Yang Dinantikan dari Kunjungan Donald Trump ke Inggris

Deutsche Welle (DW) - detikNews
Selasa, 16 Sep 2025 12:41 WIB
Jakarta -

Satu kata yang terlintas di benak saat mendengar "kunjungan kenegaraan," mungkin adalah "protokol". Terutama ketika melibatkan Keluarga Windsor. Kastel dengan nama yang sama dengan keluarga kerjaan tersebut adalah tempat di mana Raja Charles III akan menjamu Presiden AS Donald Trump selama kunjungan kenegaraannya yang kedua ke Inggris 17-19 September mendatang. Karena pekerjaan renovasi, ruang-ruang berlapis emas di Istana Buckingham tidak dapat diakses.

Biasanya presiden yang menjabat untuk kedua kalinya tidak ditawarkan untuk kunjungan kenegaraan, namun mereka dapat diundang untuk minum teh atau makan siang bersama keluarga kerajaan.

Ini adalah kali kedua Trump melakukan kunjungan kenegaraan ke Inggris, kunjungan kenegaraan sebelumnya di tahun 2019 diterima oleh Ratu Elizabeth II. Perdana Menteri Inggris Keir Starmer menyebut kunjungan kedua ini "sangat bersejarah" dan "belum pernah terjadi sebelumnya."

Secara keseluruhan, kunjungan kenegaraan yang kurang formal (kurang Protokoler) dari presiden AS bisa dihitung jari. Selama pemerintahan Ratu Elizabeth II (1952-2022), hanya tiga acara serupa yang diadakan — dengan George W. Bush, Barack Obama, dan Trump.

Disambut prosesi kereta kuda

Trump yang awal tahun ini sempat menimbulkan kontroversi di AS setelah mengunggah cuitan "Long live the King" yang merujuk pada dirinya sendiri — akan disambut di Windsor oleh Pangeran William dan Putri Catherine pada Rabu (17/9) dengan prosesi kereta kuda kerajaan. Dalam kunjungan kenegaraan sebelumnya proses ini tidak ada mengingat logistik keamanan yang rumit jika diadakan di London.

Menurut Sky News, jadwal kunjungan kenegaraan kedua Trump ini mencakup parade militer, peletakan karangan bunga di makam Ratu Elizabeth II di Kapel St George, atraksi penerbangan Red Arrows dan jet F-35, makan malam resmi, dan acara seremonial lainnya.

____

*LANGKAH PENGERJAAN:*
A) Ubah paragraf dalam artikel tentang kunjungan Trump ke Inggris yang diawali "Menurut Sky News" menjadi daftar singkat tanpa menghilangkan fakta utamanya.
B) Tampilkan tanpa perubahan bagian artikel tentang kunjungan Trump ke Inggris mulai dari "Satu kata yang" hingga dan termasuk "bersama keluarga kerajaan.".
C) Tolong sebutkan siapa yang akan menyambut Trump di Windsor dengan prosesi kereta kuda kerajaan menurut artikel tentang kunjungan Trump ke Inggris.

____

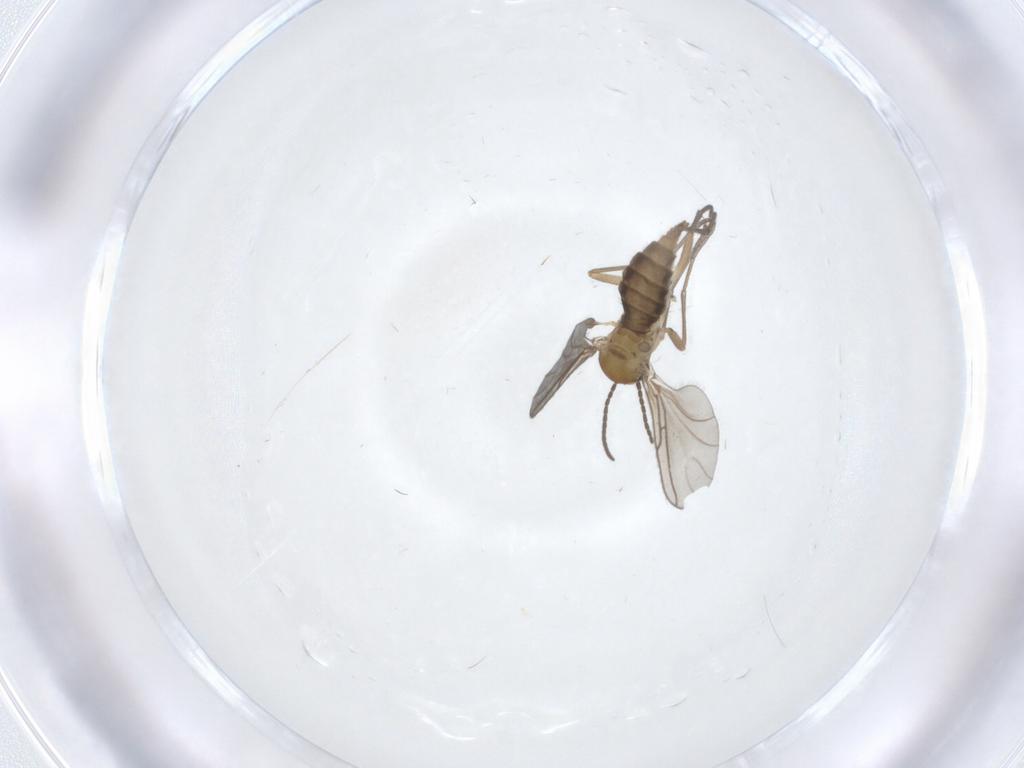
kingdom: Animalia
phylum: Arthropoda
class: Insecta
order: Diptera
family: Sciaridae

____

*HASIL:*
A)
Jadwal kunjungan kenegaraan kedua Trump menurut Sky News:
- Parade militer
- Peletakan karangan bunga di makam Ratu Elizabeth II di Kapel St George
- Atraksi penerbangan Red Arrows dan jet F-35
- Makan malam resmi
- Acara seremonial lainnya

B)
Satu kata yang terlintas di benak saat mendengar "kunjungan kenegaraan," mungkin adalah "protokol". Terutama ketika melibatkan Keluarga Windsor. Kastel dengan nama yang sama dengan keluarga kerjaan tersebut adalah tempat di mana Raja Charles III akan menjamu Presiden AS Donald Trump selama kunjungan kenegaraannya yang kedua ke Inggris 17-19 September mendatang. Karena pekerjaan renovasi, ruang-ruang berlapis emas di Istana Buckingham tidak dapat diakses.

Biasanya presiden yang menjabat untuk kedua kalinya tidak ditawarkan untuk kunjungan kenegaraan, namun mereka dapat diundang untuk minum teh atau makan siang bersama keluarga kerajaan.

C) Pangeran William dan Putri Catherine.